A sound tribute to a south London estate scheduled for demolition.

Waiting for the wrecking ball: the Heygate Estate in south London (Photo: Getty Images)

Southwark is a London borough in transition. The past 15 years have seen the opening of Shakespeare's Globe Theatre and the Tate Modern art gallery on the river. The Millenium Bridge provides pedestrian access directly from St Paul's Cathedral and now the rise of the Shard, the tallest building in western Europe has taken hold of London Bridge. Southwark Council see this as an attempt to fundamentally re-orientate Southwark from a South London borough into a Central London borough. Further south at the Elephant and Castle, a £1.5 billion regeneration project is underway, due for completion in 2025.

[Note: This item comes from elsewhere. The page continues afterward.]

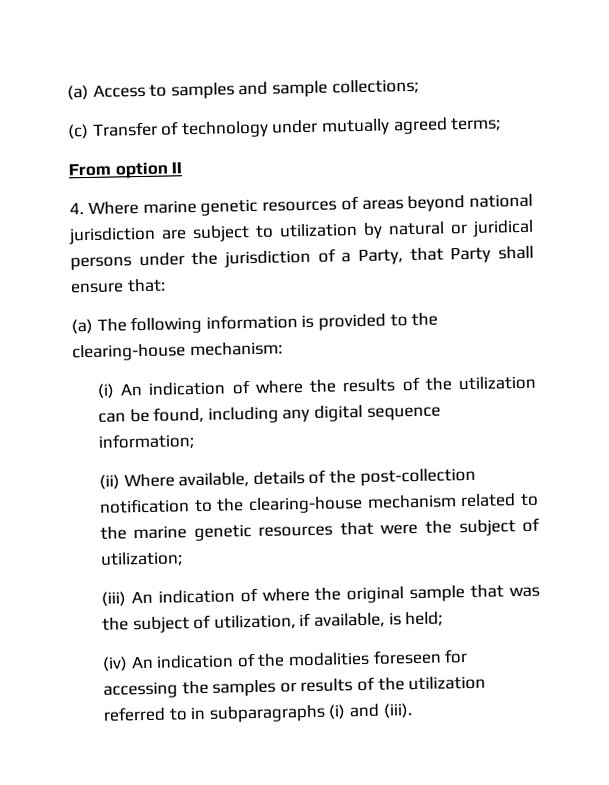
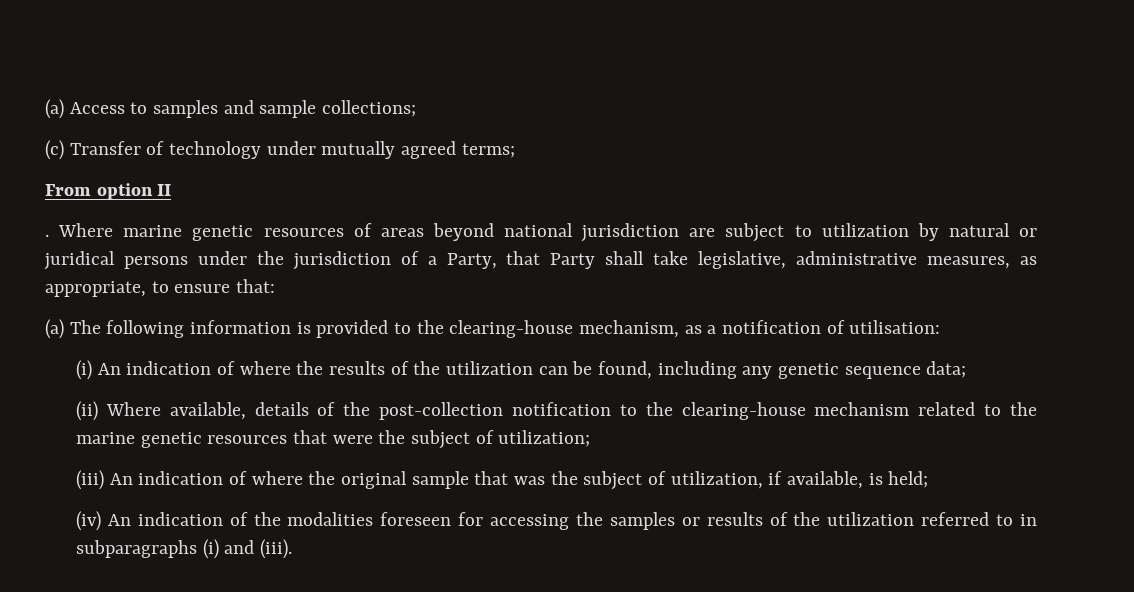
[69,202,84,215] 4. -> [45,234,49,237] .
(534, 252) none -> [653,251,1037,269] [45,281,169,297] take legislative, administrative measures, as appropriate, to
[189,341,283,357] mechanism: -> [579,320,941,338] mechanism, as a notification of utilisation:
[313,404,441,422] [97,433,195,450] digital sequence information; -> [778,361,967,379] genetic sequence data;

Heygate Heaven is a programme is about that regeneration and its effects on the built environment, the people who live there and the people who have already been moved out. It looks at who is driving these changes and who stands to benefit from them. The Heygate Estate is at the heart of this situation. Completed in 1974 and previously containing 1100 homes, now only two leaseholders remain. The estate sits monolithic and largely empty, windows sealed with metal sheeting and electricity disconnected. Much of it is still open to the public, however and a visit will show you allotments which local residents have carved out of the open spaces, free runners climbing the concrete walkways and ruin tourists taking pictures on high-end DSLRs.

Heygate Heaven is composed from the soundscape of the area and the voices of former and current residents of the estate, the original architect, a former leader of Southwark Council, the head planner for the Elephant and Castle regeneration, academics and researchers. It was produced by Chris Wood during the spring and summer of 2012.